Many were forced to sleep on the floor or put chairs and tables together
Mr Knight said there was a young woman travelling alone who was too nervous to go to sleep, and there were also children who were forced to sleep in the airport.
He said a security guard came to check on the group twice throughout the night but otherwise they were left alone.
The traveller also disputed claims from Jetstar that the passengers were offered meal and accommodation vouchers.
‘They sent us an email saying they would reimburse us for food if we kept our receipts but it was the equivalent to about $35,’ Mr Knight said.
Three Japanese flight attendants were left to figure out what to do with the group of abandoned passengers, he added.

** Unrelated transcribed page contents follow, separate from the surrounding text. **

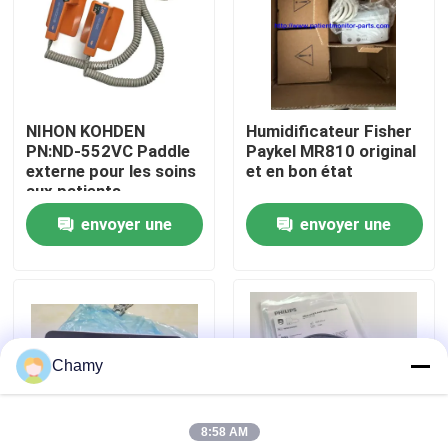
À propos de nous
Visite de l'usine
NIHON KOHDEN
Humidificateur Fisher
PN:ND-552VC Paddle
Paykel MR810 original
externe pour les soins
et en bon état
Contrôle de la qualité
aux patients
envoyer une
envoyer une
Nous contacter
demande
demande
Demandez un devis
Chamy
Pièces de moniteur de patient
8:58 AM
Module de moniteur patient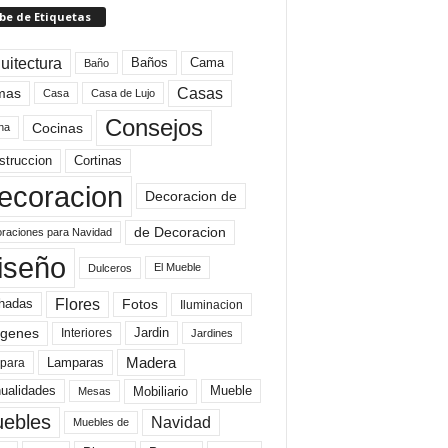
be de Etiquetas
uitectura
Baños
Cama
Baño
mas
Casas
Casa
Casa de Lujo
Consejos
Cocinas
na
struccion
Cortinas
ecoracion
Decoracion de
de Decoracion
raciones para Navidad
iseño
El Mueble
Dulceros
Flores
Fotos
hadas
Iluminacion
genes
Interiores
Jardin
Jardines
Madera
Lamparas
para
Mobiliario
ualidades
Mueble
Mesas
ebles
Navidad
Muebles de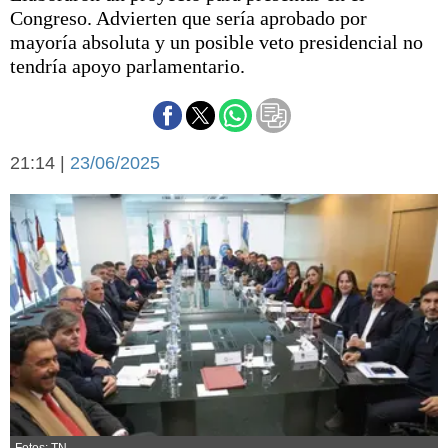
Básquetbol
Congreso. Advierten que sería aprobado por
Fútbol
mayoría absoluta y un posible veto presidencial no
tendría apoyo parlamentario.
Federal A
Aplausos
Arte y cultura
Cines
Economía y finanzas
Economía y campo
21:14 |
23/06/2025
Con el campo
Espacio empresas
Sociedad
Sociedad y tiempo
libre
Tecnología
Turismo
Salud
Es viral
El tiempo
Cartón Lleno
Fúnebres
Fotos: TN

Mr Knight said he and his partner were stuck in the airport for more than 30 hours in total
Mr Knight, who speaks some Japanese, said he could hear their panicked conversations about whether or not they should bring the group some Starbucks.
He said ground staff had said they would try source some pillows and blankets but there weren’t any available.
They tried to get food off the plane but by that stage access to the aircraft had been blocked.
‘Jetstar were meant to bring us breakfast in the morning but they never showed up,’ Mr Knight said.
‘We had to wait for the cafes to open at 8am and then I started the day with two cans of beer.’
In another cruel twist, Mr Knight learnt that Terminal 1 had beds and showers, but they were stuck in Terminal 3.
‘There was just a lack of foresight by management,’ he said, referencing the recent flight delays and cancellations in the airline.
‘They must have known a Jetstar flight would eventually not be leaving on time. They should have had a stash of water bottles, pillows and blankets and no one in upper management thought to do that – they didn’t even turn up.’
Mr Knight and his fellow travellers were eventually able to board a flight back to Australia on Monday night, landing on Tuesday morning.
He and his partner then got a direct flight from the Gold Coast to Melbourne but still had a three-hour car ride to Gippsland.
He has since opened up a complaint process about his experience with the airline.
Jetstar apologised for the delay which they said was due to an engineering issue with the plane
‘I really want to help them and tell them what happened and how they can improve,’ he said.
A Jetstar spokesperson said the 24-hour delay was due to the late arrival of the aircraft because of an ‘engineering issue’ found prior to it leaving Australia.
‘We sincerely apologise to our customers for the inconvenience caused,’ the spokesperson said.
‘All customers were offered accommodation and meal vouchers and for customers who no longer wished to fly, the option of a full refund was also available.
‘Unfortunately, some customers who were transiting through Japan from other countries, were not able to leave the airport due to Japan’s COVID requirements to enter the country, including providing a negative PCR test.
‘We are working with Narita Airport to determine how we can better accommodate transiting passengers during disruptions like this one.’